→ JOB
Copy out the rows from the start through the line that contains "family: Anyphaenidae", and only those, with every "phylum" changed to "division" and nothing else altered.

→ SUPPLIED RECORDS
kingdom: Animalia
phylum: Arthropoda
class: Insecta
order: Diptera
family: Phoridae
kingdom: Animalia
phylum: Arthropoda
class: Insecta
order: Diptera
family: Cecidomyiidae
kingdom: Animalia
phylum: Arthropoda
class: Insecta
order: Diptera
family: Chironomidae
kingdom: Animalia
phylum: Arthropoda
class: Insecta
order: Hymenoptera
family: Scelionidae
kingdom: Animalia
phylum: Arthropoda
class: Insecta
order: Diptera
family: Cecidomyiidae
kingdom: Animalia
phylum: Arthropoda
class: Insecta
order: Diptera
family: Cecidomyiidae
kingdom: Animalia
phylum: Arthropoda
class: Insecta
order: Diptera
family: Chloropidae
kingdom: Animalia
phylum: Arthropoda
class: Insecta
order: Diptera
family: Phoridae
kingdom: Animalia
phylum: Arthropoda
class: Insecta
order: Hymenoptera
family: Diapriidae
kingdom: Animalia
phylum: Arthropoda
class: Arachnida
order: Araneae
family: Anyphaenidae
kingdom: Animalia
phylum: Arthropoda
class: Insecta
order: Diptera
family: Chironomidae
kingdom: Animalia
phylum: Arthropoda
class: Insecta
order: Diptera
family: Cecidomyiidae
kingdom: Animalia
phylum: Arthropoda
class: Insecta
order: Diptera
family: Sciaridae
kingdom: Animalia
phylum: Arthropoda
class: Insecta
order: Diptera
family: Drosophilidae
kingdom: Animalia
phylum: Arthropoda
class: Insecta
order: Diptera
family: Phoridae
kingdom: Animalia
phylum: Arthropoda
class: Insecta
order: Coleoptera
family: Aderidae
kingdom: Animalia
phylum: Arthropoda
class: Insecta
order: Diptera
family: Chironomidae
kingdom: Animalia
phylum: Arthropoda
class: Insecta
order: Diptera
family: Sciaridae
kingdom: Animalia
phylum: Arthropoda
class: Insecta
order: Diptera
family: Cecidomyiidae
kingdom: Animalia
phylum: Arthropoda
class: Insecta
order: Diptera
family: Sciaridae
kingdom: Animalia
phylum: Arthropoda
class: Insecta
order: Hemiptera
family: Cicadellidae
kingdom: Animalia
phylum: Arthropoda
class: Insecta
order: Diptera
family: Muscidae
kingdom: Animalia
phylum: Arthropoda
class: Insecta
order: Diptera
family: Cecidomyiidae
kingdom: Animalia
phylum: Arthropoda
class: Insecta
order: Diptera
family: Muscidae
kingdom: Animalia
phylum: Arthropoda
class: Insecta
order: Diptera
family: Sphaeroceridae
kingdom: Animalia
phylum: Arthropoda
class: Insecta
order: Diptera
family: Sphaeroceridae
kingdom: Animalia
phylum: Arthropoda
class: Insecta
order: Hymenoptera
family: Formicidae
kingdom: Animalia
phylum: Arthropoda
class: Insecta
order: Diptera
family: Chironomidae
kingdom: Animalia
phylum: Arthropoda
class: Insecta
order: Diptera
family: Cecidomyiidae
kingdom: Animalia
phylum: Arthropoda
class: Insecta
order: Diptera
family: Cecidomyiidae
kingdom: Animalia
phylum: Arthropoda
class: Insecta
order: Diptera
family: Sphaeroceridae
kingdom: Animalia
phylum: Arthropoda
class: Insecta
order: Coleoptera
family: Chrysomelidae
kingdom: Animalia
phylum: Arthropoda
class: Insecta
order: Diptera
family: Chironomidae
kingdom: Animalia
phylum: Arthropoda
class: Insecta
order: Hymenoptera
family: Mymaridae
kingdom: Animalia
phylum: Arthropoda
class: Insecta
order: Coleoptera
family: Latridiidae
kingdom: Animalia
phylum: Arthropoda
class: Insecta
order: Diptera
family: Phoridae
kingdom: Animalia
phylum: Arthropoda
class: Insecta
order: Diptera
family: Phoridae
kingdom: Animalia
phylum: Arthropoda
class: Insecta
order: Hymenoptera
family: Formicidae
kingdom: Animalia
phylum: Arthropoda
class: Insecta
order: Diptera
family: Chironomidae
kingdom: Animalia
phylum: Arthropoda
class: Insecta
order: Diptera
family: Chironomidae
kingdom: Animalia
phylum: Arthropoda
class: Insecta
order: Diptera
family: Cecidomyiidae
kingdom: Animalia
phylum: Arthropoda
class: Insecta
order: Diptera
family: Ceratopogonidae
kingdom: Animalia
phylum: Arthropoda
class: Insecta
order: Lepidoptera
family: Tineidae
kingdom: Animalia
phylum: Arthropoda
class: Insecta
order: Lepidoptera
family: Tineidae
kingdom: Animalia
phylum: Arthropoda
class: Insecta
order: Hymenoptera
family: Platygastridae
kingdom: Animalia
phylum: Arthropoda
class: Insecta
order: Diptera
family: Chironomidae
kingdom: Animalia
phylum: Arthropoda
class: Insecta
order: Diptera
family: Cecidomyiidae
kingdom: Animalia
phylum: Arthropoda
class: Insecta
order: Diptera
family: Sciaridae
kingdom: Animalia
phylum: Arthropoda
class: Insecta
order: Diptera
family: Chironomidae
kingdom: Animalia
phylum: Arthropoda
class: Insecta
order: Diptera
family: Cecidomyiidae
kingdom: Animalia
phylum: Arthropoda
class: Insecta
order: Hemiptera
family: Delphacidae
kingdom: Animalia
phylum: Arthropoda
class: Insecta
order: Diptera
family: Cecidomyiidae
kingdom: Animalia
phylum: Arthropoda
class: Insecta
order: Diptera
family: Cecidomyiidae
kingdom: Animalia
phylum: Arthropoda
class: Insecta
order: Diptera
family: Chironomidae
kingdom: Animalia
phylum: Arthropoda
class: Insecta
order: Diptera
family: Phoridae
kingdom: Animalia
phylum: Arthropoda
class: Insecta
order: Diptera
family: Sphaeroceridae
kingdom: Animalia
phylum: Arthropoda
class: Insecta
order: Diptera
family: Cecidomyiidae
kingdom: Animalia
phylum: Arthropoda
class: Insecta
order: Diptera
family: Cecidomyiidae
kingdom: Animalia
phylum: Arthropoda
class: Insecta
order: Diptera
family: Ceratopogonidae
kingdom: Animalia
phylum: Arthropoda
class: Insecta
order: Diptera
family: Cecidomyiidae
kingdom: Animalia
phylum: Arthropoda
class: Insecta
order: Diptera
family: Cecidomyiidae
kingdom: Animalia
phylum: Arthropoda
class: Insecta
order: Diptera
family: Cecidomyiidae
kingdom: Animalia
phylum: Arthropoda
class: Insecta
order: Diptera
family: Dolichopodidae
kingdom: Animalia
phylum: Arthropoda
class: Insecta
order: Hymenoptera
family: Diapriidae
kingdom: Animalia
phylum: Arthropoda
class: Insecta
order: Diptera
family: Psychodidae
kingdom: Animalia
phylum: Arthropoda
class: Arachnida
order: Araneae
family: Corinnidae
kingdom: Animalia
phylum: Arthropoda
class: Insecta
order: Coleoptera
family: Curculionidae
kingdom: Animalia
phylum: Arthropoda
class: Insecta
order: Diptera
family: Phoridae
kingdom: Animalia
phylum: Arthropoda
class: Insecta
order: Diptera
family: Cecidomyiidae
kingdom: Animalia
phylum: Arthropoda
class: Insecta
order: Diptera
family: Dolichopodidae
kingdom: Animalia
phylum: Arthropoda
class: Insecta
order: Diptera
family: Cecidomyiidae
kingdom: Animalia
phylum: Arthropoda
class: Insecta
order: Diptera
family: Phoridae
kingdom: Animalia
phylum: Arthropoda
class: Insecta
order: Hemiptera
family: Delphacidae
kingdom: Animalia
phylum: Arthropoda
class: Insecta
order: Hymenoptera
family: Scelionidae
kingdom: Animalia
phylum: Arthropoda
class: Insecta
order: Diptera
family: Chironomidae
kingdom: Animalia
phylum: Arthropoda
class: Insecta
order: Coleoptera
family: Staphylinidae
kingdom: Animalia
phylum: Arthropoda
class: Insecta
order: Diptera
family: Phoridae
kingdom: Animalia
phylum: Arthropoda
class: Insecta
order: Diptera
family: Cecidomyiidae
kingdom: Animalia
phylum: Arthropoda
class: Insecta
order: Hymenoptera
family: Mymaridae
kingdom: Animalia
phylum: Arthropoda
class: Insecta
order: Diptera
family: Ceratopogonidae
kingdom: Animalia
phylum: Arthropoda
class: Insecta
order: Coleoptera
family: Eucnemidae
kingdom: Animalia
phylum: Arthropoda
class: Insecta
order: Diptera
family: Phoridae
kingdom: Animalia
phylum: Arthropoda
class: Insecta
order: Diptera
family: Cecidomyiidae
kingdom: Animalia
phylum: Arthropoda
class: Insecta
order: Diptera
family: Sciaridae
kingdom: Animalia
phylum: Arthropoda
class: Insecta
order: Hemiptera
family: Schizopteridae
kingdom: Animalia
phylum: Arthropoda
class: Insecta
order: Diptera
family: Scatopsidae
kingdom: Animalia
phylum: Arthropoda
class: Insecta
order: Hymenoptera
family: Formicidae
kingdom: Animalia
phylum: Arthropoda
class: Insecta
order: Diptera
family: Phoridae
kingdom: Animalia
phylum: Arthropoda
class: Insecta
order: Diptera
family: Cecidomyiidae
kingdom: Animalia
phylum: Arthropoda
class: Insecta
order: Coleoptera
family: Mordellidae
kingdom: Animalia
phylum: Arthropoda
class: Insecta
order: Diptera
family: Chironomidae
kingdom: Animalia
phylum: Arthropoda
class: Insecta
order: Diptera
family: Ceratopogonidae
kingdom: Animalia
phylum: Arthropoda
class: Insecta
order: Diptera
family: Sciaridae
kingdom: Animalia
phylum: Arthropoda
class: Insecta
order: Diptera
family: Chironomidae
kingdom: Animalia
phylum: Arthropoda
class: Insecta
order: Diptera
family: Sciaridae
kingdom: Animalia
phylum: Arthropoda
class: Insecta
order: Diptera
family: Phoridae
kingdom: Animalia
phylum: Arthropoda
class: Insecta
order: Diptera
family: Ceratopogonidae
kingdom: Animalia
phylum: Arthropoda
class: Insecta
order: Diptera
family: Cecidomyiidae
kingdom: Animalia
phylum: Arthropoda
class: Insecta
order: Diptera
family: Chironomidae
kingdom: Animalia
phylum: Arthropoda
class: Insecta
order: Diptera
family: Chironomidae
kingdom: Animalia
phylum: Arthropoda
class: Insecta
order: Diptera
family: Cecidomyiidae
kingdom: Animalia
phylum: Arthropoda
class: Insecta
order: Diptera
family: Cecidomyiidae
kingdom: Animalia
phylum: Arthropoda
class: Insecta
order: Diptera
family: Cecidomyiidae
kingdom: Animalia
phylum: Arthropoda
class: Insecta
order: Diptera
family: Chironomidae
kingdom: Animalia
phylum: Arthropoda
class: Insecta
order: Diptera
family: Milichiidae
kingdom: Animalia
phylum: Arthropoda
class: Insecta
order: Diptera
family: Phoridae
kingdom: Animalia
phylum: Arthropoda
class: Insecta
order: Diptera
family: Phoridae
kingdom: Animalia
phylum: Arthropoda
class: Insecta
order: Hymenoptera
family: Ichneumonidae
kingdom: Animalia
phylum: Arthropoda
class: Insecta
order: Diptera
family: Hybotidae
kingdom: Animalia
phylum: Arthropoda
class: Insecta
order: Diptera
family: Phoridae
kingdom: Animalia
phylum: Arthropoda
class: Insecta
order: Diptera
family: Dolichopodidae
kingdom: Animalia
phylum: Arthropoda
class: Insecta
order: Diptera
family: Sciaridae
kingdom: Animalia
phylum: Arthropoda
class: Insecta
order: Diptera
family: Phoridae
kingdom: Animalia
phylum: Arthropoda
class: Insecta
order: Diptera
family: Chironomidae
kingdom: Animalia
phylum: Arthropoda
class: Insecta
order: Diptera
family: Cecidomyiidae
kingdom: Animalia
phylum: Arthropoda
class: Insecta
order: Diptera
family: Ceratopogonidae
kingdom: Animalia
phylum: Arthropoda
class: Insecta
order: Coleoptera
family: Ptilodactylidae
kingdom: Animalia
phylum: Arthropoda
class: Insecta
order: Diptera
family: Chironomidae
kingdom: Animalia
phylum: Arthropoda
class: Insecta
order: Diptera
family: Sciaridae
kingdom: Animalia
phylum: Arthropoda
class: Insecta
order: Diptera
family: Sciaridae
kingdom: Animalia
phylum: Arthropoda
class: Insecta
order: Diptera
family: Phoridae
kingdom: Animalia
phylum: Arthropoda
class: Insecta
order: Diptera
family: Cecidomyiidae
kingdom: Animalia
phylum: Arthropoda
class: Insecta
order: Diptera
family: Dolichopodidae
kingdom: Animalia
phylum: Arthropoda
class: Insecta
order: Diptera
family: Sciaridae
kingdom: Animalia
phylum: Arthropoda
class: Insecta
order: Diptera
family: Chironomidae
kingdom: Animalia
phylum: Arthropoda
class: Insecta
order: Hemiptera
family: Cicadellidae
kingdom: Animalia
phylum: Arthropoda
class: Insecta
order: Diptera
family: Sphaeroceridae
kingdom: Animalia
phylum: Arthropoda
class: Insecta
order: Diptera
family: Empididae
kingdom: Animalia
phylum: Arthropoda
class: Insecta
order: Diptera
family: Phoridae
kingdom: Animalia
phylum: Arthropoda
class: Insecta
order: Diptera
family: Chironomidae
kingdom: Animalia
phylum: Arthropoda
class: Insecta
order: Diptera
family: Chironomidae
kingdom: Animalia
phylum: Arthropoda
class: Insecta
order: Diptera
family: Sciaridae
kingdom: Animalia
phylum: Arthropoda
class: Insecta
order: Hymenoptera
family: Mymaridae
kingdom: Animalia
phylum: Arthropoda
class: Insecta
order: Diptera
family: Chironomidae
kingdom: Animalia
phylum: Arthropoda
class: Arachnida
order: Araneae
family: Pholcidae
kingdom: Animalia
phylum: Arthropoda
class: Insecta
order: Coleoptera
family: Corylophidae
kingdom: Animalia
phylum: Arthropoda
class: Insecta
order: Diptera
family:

→ SOLUTION FOR THIS PROBLEM
kingdom: Animalia
division: Arthropoda
class: Insecta
order: Diptera
family: Phoridae
kingdom: Animalia
division: Arthropoda
class: Insecta
order: Diptera
family: Cecidomyiidae
kingdom: Animalia
division: Arthropoda
class: Insecta
order: Diptera
family: Chironomidae
kingdom: Animalia
division: Arthropoda
class: Insecta
order: Hymenoptera
family: Scelionidae
kingdom: Animalia
division: Arthropoda
class: Insecta
order: Diptera
family: Cecidomyiidae
kingdom: Animalia
division: Arthropoda
class: Insecta
order: Diptera
family: Cecidomyiidae
kingdom: Animalia
division: Arthropoda
class: Insecta
order: Diptera
family: Chloropidae
kingdom: Animalia
division: Arthropoda
class: Insecta
order: Diptera
family: Phoridae
kingdom: Animalia
division: Arthropoda
class: Insecta
order: Hymenoptera
family: Diapriidae
kingdom: Animalia
division: Arthropoda
class: Arachnida
order: Araneae
family: Anyphaenidae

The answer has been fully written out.